A young man explained his difficulties: “I came here last October with my spouse and we now have a four-month-old baby. My baby is now a Sri Lankan. We sold all our gold jewellery and furniture to come here but now don’t have money to live. The priest of the church helps us. If we’d had money we would have travelled to another country like Canada.

“The UNHCR accepted our appeal for asylum and gave us documents but the Sri Lankan government refused these, saying it is illegal to stay here without a visa. My wife was injured when she jumped from a wall when the immigration officers came.”

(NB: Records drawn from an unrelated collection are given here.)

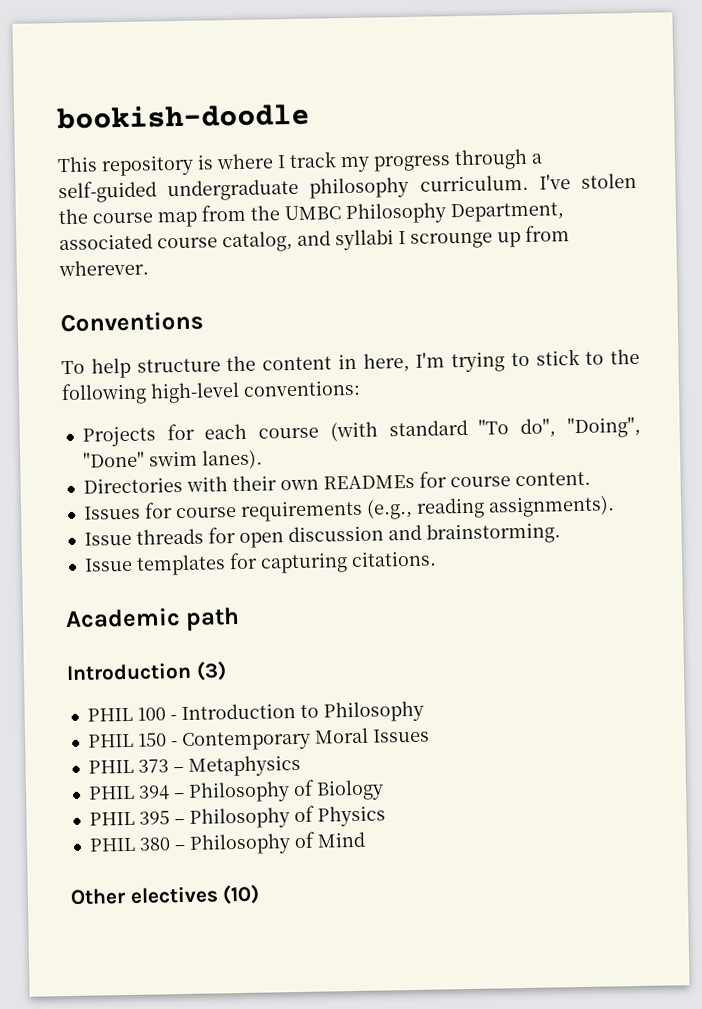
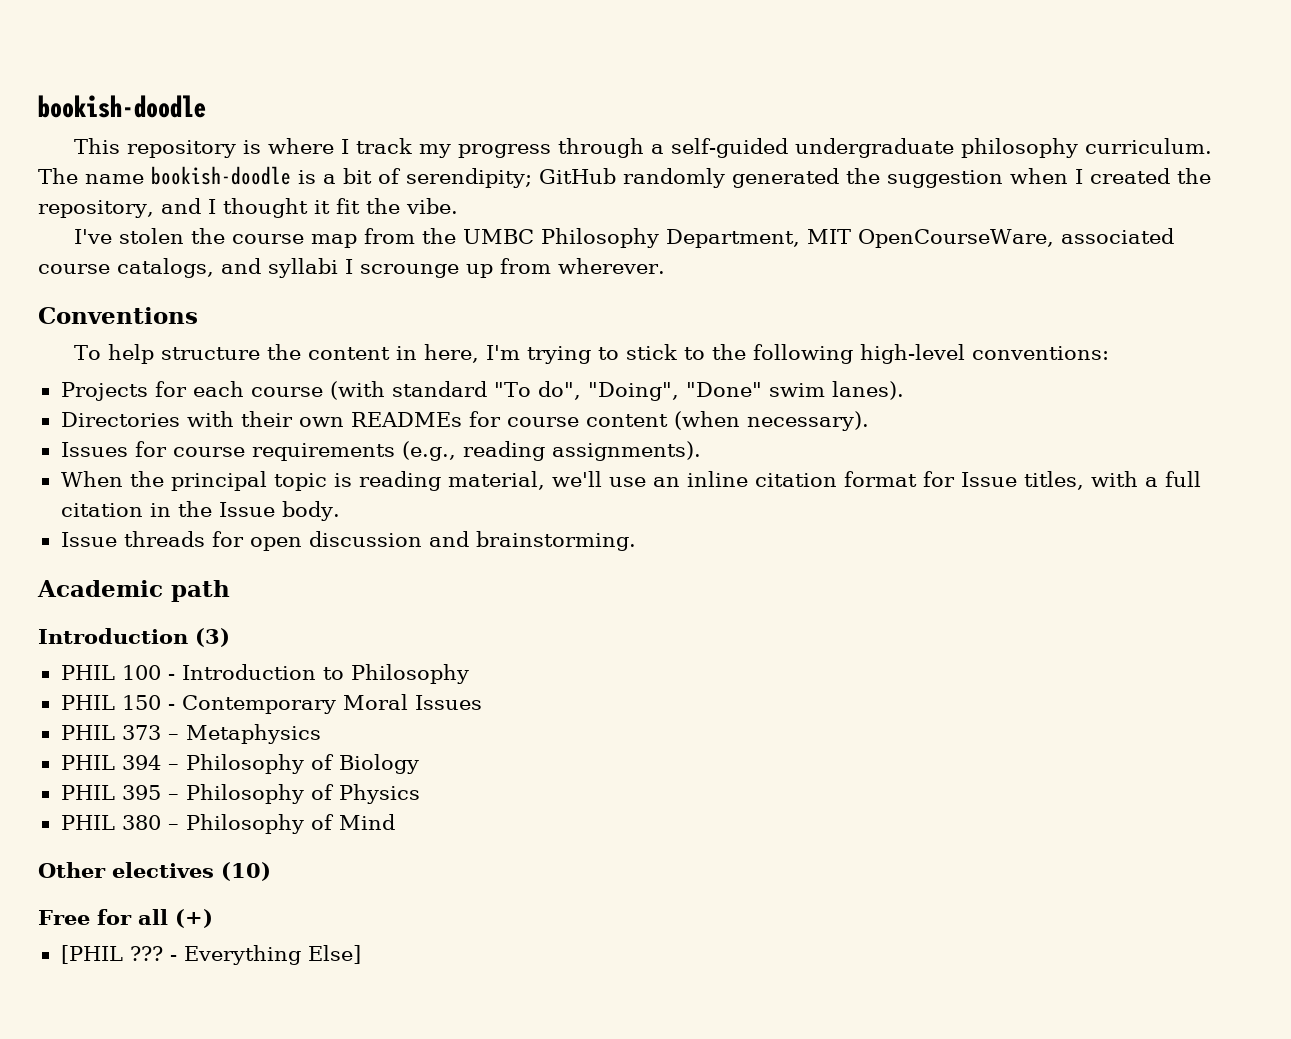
(529, 183) none -> [38,166,1211,188] [38,198,458,218] The name bookish-doodle is a bit of serendipity; GitHub randomly generated the suggestion when I created the repository, and I thought it fit the vibe. //
(565, 212) none -> [807,229,1055,248] MIT OpenCourseWare,
[222,230,293,253] catalog, -> [117,258,214,278] catalogs,
[514,471,591,487] content. -> [585,411,869,431] content (when necessary).
(615, 506) none -> [60,471,1201,491] [60,501,340,521] // When the principal topic is reading material, we'll use an inline citation format for Issue titles, with a full citation in the Issue body.
[83,550,437,576] // Issue templates for capturing citations. -> (636, 541) none
(261, 894) none -> [38,909,213,928] [60,945,361,965] // Free for all (+) // [PHIL ??? - Everything Else]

The plight of the asylum seekers exposes the blatant lies of the Sri Lankan ministry of external affairs. It insists that the deportations are justified because the asylum seekers are “victims of commercially-driven human trafficking networks” and a threat to the “security interests of Sri Lanka and the region.”

In June the government withdrew “on arrival” visa facilities for Pakistanis, following chauvinist campaigns by Buddhist extremist groups, such as Jathika Hela Urumaya (JHU), who falsely claim that Muslim refugees are a security risk.

The government’s brutal treatment of Pakistani and Afghan refugees is also being imposed on Sri Lankan asylum seekers. Hundreds of Sri Lankans, mainly Tamils, who have tried to flee the country, have been arrested by the navy. Forty-one Sri Lankan asylum seekers attempting to enter Australia were recently deported from that country, handed over to the Sri Lankan navy and are currently detained.

The Sri Lankan working class must oppose the forcible deportation of asylum seekers and mobilise to defend their basic democratic rights, including the universal right of all people to work and live in any country of their choice.